Saturday, January 8, 2011

Art is Everywhere


Today at the Birmingham fiber guild meeting, we talked about keeping journals for fiber art work.  One very gifted weaver commented that she never thought about her weaving logs as a journal; others said they never thought of keeping a record of their knitting, even though they kept other kinds of journals. 

Some of us are meticulous, using a standard format to record every project, dating and measuring each finished product, while others (like me) reach for the nearest notebook when inspiration strikes, open to a random page, and sketch, paste, write, figure.  I have index cards, notes on the backs of envelopes and receipts, all kinds of little bits of paper tucked into my fiber journals.  That’s how I know that I’m a non-linear person to the max.
 


But we are all artists.  It took me a long time to realize that “art is made by ordinary people,” as Ted Ormond and David Bayles write in their invaluable book, Art and Fear.
I had grown up with a skewed idea about art and artists, an idea that prevented me from accessing my creativity for a long time.

Like many conservative, well-educated midwesterners in the fifties and sixties, my parents respected art and artists, especially old masters like Shakespeare, Rembrandt, and Michelangelo.  But they became very uncomfortable around twentieth-century art like the Socialist murals of Diego Rivera in the Detroit Art Institute, and they assumed that artists live chaotic lives filled with substance abuse, unstable relationships, and even insanity.  As a child, I was presented with a double-bind:  art is admirable and worthy of veneration, but only if it has been made by people a long time ago and safely housed in a museum for at least a hundred years.

Now I know that art is everywhere. 


The occasions for it and examples of it are everywhere.  Today at the guild meeting I saw beautiful hand-woven scarves, I saw women knitting beautiful socks, I looked at an artist’s journals containing scores of visually striking compositions.  And all of these women look just like me, and pass unremarked at the mall or the grocery store.  Except that we all have a kind of glow when we’re making beautiful things. 




















One of my resolutions this year is to keep art alive in my life and introduce it in a place I’ve been afraid to let it out.  For me, that’s my office at the college where I teach.  This year, I resolve to make my work environment more colorful, more inspiring. 

How do you personalize your work space?

4 comments:

Knitting is Gluten Free said...
This comment has been removed by the author.
Knitting is Gluten Free said...

"Now I know that art is everywhere."

You are amazing.

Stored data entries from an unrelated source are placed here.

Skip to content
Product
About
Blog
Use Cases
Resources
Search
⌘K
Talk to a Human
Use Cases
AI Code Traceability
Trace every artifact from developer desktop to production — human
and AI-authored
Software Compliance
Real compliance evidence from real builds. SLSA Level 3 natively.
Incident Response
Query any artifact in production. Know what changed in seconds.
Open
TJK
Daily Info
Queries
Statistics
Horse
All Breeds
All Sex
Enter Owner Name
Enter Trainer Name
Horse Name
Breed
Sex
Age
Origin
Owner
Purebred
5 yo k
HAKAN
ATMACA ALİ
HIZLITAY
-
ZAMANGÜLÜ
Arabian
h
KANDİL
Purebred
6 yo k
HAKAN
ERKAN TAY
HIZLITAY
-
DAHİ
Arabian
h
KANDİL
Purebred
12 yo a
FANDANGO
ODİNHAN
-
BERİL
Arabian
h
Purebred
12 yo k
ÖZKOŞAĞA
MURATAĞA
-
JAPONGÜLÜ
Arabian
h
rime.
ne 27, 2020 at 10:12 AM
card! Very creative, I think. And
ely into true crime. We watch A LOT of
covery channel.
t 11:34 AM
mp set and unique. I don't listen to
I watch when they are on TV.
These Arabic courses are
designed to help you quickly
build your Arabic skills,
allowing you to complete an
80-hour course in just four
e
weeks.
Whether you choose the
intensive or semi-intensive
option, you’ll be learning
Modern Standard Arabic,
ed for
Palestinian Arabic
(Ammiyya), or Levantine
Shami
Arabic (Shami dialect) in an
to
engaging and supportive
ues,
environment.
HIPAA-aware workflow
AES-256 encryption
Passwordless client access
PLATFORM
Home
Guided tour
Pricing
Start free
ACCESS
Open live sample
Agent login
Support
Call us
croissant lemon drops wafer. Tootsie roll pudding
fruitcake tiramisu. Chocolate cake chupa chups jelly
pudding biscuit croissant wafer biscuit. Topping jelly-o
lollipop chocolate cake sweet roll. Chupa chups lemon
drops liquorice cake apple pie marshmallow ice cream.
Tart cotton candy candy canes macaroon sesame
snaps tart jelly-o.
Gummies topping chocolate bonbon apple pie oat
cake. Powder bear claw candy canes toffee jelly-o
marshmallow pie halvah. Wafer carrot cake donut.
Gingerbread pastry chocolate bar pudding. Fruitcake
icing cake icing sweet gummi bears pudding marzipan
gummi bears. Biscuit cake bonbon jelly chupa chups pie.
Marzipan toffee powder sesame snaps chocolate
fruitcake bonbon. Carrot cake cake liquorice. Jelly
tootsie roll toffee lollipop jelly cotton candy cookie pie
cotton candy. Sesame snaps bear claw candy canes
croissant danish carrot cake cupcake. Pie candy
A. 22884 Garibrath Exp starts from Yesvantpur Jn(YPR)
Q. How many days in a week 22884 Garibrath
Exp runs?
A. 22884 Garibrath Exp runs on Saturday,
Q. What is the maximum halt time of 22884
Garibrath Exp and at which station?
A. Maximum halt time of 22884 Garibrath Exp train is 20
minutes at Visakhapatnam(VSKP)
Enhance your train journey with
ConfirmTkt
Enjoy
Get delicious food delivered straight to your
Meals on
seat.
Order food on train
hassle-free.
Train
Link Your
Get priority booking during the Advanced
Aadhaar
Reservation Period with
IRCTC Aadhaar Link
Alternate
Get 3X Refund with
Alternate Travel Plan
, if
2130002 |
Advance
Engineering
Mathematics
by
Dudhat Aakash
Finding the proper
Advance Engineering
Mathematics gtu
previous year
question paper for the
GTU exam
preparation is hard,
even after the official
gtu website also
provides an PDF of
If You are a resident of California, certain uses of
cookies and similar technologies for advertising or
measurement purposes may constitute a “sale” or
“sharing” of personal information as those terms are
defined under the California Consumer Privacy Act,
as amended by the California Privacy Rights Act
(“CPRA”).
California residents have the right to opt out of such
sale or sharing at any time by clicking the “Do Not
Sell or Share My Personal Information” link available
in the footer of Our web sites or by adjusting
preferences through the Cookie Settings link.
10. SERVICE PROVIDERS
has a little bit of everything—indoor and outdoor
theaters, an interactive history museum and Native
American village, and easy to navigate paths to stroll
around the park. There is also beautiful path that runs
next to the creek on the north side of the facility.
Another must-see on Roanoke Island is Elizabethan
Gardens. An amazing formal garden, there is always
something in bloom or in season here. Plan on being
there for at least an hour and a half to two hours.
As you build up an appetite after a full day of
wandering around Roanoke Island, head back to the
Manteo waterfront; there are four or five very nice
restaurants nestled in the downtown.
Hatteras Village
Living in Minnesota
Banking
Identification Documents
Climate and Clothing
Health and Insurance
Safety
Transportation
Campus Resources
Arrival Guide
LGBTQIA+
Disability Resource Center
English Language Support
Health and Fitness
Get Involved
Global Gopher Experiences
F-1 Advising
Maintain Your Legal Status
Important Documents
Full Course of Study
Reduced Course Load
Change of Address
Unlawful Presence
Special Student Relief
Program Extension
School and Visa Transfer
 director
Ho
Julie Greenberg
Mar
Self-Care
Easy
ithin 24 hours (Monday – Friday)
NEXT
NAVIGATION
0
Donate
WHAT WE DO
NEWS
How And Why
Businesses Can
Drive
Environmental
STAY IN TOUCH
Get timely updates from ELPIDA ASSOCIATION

This was yet another wonderful post, and I look forward to reading even more of your work.

Why you do not have a ton of comments is beyond me. People need to find you. You deserve so much more.

Knitting is Gluten Free said...

PS: I personalize my work space by taping photos of my family (which of course includes my two dogs) and my knitting on the back of my office door.

Lynne said...

Ms. Ramsey, again you have flung the doors of my perception wide open. Reading your work makes me immediately relax, unfold, breathe in a better world. Thank you for sharing your thoughts with us!!!

I personalize my space by starting at least 4 projects at once, leaving them out for inspiration. LOL.